Excerpted passage:
Teck is the 2nd largest coking (metallurgical / met) coal producer in the world behind BHP. Anglo American is #3.
Teck’s investor day had been anxiously anticipated. A week earlier there was a rumor that the Company wanted to divest its steelmaking coal business due in part to (as per the rumor) pressure from shareholders & prospective investors calling for companies to dump coal.
A key takeaway from the event was that seaborne met coal (Teck’s specialty) will remain in high demand as several Asian countries, especially India, are building a substantial number of blast furnaces that can only be supplied by exporters like BHP, Teck & Anglo.
There’s no doubt that burning coal, be it thermal (used to generate electricity) or met (to make steel) is bad for the environment, producing greenhouse gases that are warming the planet.
However, steel is absolutely essential in building the very renewable power plants & electrified transportation systems the world needs to decarbonize.

Task set:
1) Summarize the passage on Teck's coking coal business in two sentences.
2) According to the passage on Teck, why will seaborne met coal remain in high demand? Answer in one or two sentences.
3) Say whether each statement agrees with the passage on Teck, answering yes or no and quoting the deciding words: (a) Anglo American is the second largest coking coal producer in the world. (b) Thermal coal is used to generate electricity. (c) India is among the countries building blast furnaces.
Rely only on the text to complete the tasks.

Stored dataset items:
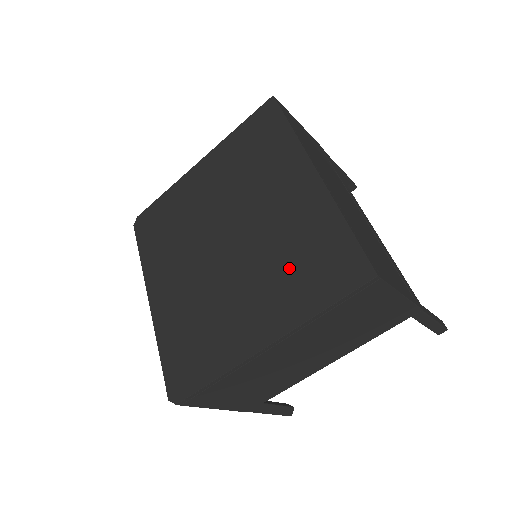
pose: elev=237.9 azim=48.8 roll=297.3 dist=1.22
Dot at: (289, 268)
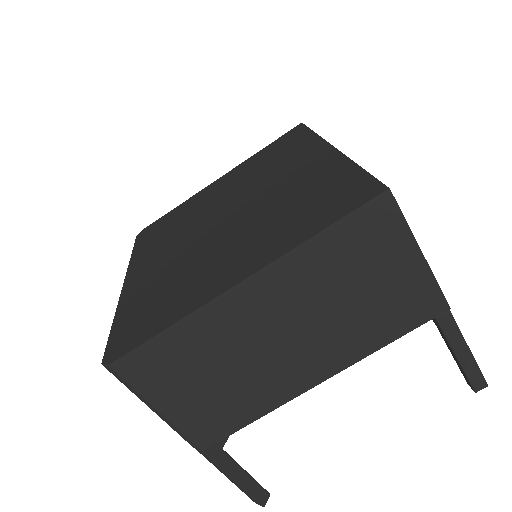
Dot at: (287, 214)
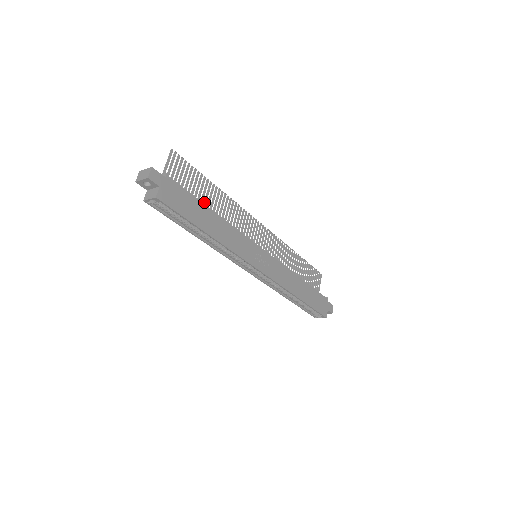
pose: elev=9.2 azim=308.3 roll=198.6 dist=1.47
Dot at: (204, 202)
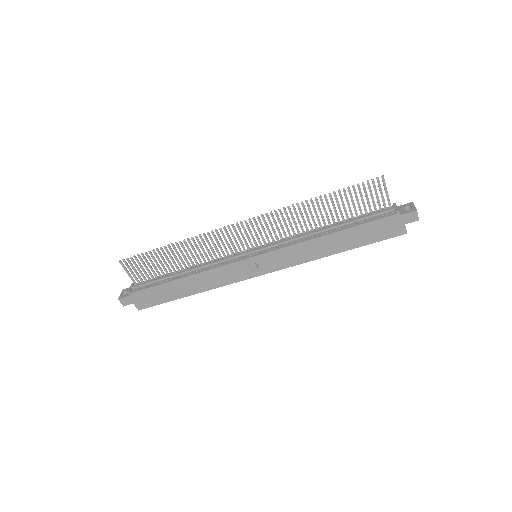
Dot at: occluded
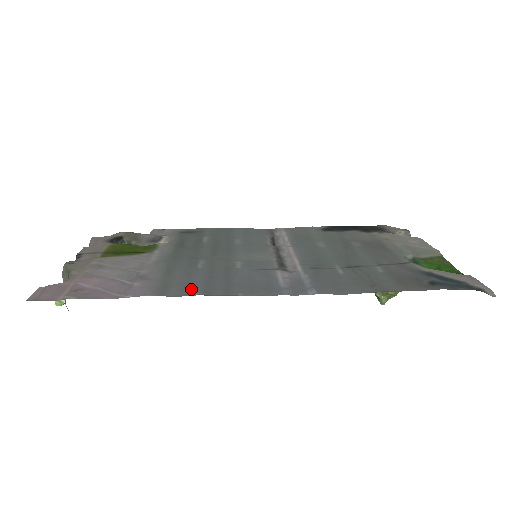
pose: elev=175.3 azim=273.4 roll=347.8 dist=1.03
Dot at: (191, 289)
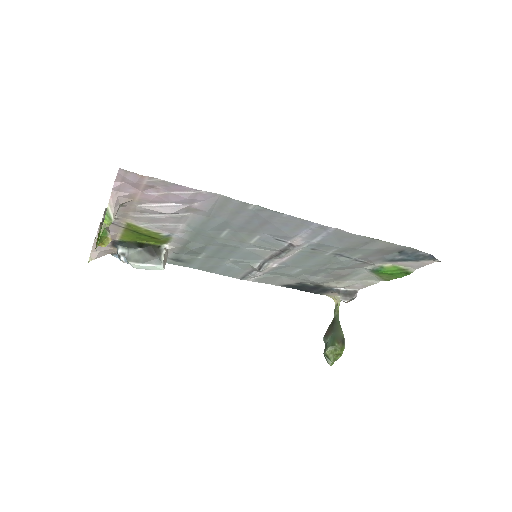
Dot at: (245, 209)
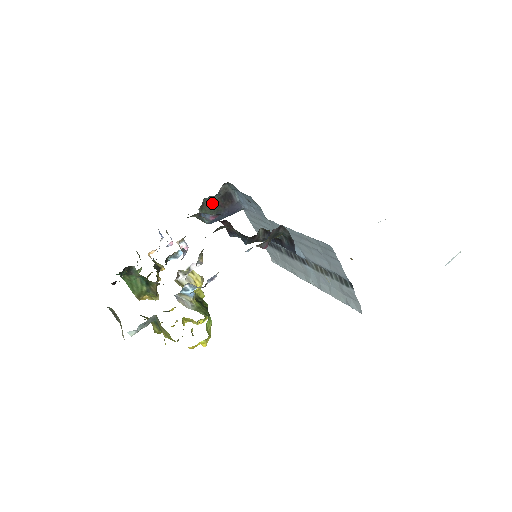
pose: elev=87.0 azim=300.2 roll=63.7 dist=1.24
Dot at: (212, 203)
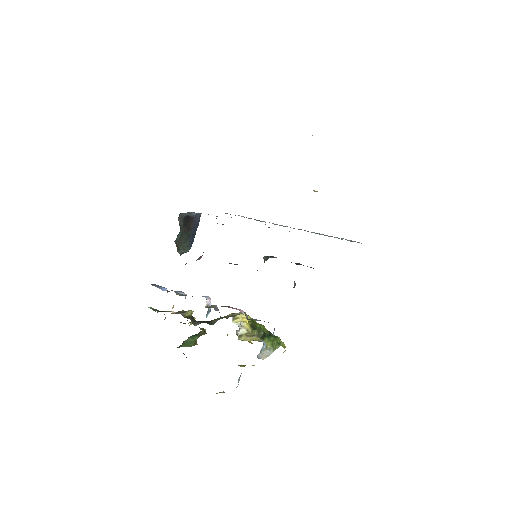
Dot at: (181, 236)
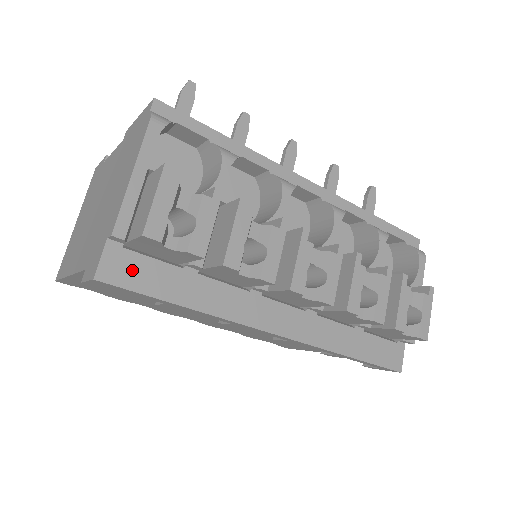
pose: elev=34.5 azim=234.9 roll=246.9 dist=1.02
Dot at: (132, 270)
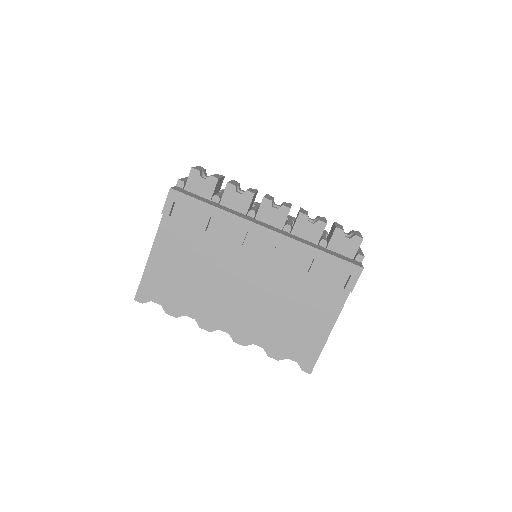
Dot at: (187, 193)
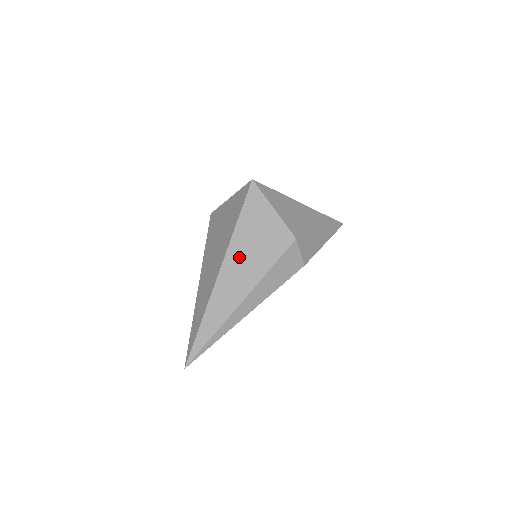
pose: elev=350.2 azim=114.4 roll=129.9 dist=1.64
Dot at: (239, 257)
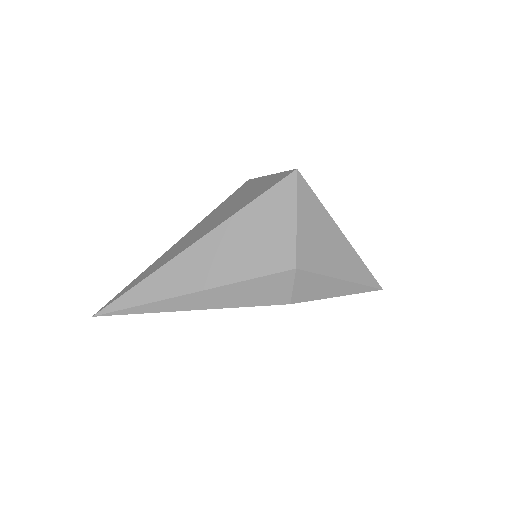
Dot at: (222, 244)
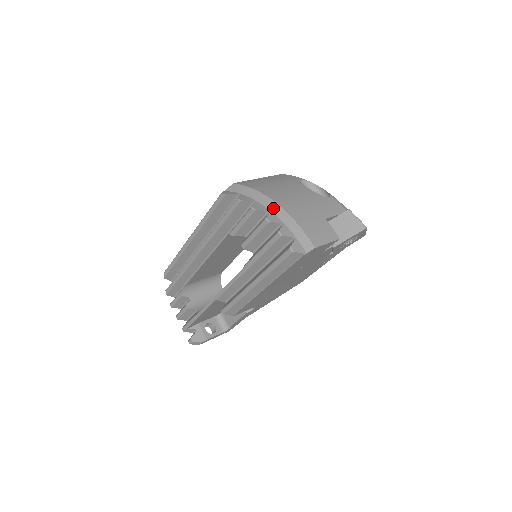
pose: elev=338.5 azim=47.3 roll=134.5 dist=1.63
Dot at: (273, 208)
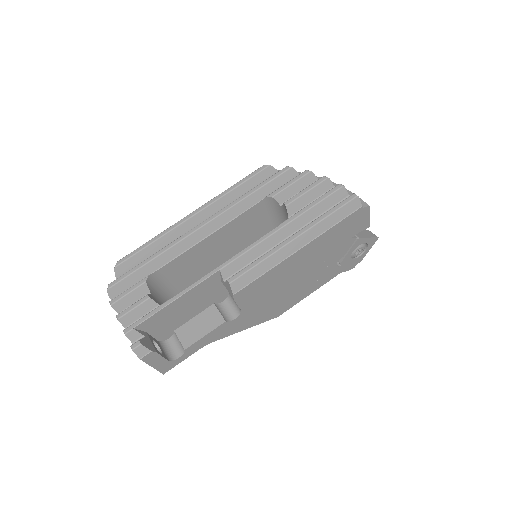
Dot at: occluded
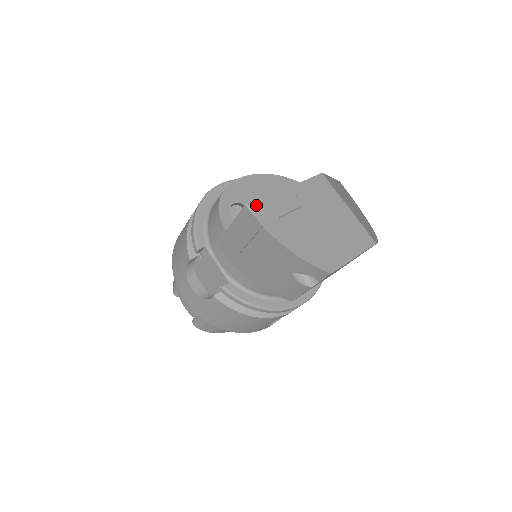
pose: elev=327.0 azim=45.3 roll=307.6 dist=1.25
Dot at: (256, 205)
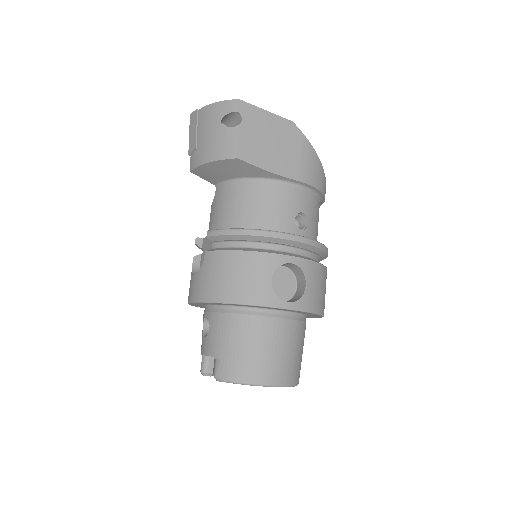
Dot at: occluded
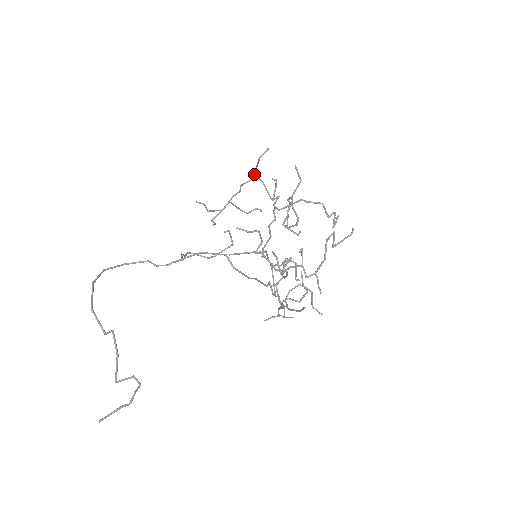
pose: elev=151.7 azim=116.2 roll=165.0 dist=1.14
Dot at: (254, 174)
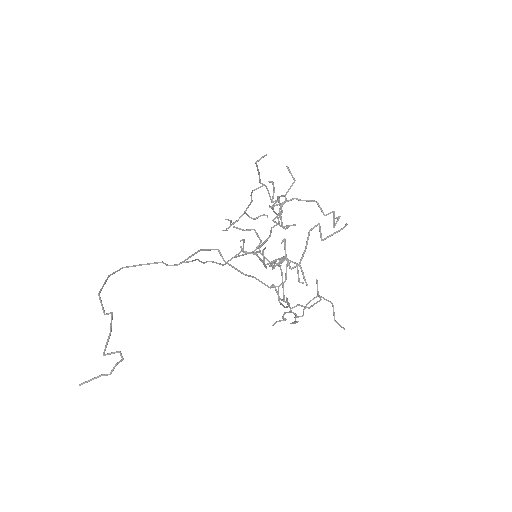
Dot at: (259, 182)
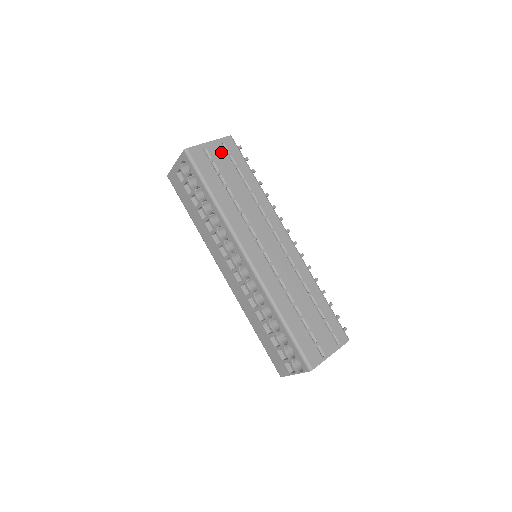
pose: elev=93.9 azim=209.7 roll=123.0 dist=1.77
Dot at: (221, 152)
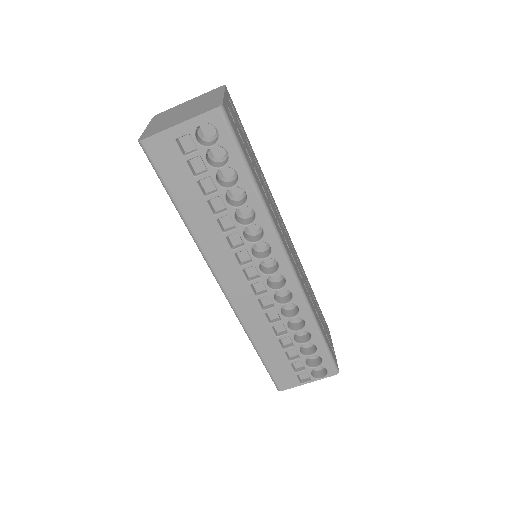
Dot at: (233, 112)
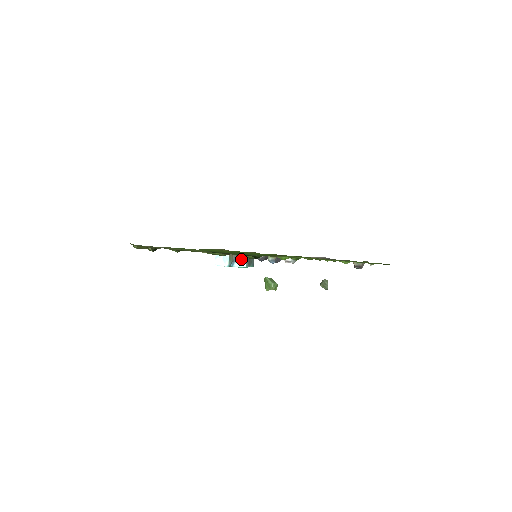
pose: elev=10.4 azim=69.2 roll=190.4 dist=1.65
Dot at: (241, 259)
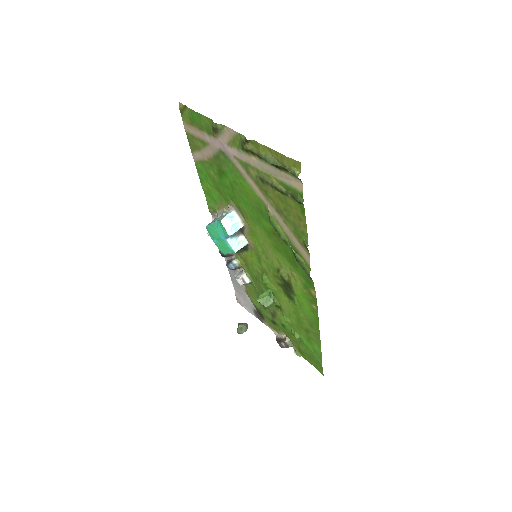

Expected outputs:
1) Teck is the world's second largest coking coal producer, and its investor day came a week after a rumor that it wanted to divest its steelmaking coal business under pressure from shareholders and prospective investors. The event's key takeaway was that seaborne met coal will stay in high demand because Asian countries, especially India, are building many blast furnaces, and although burning coal harms the environment, steel is essential for the renewable power plants and electrified transportation the world needs to decarbonize.

2) Several Asian countries, especially India, are building a substantial number of blast furnaces. Only exporters like BHP, Teck and Anglo can supply them.

3)
(a) No: "Anglo American is #3."
(b) Yes: "thermal (used to generate electricity)"
(c) Yes: "several Asian countries, especially India, are building a substantial number of blast furnaces"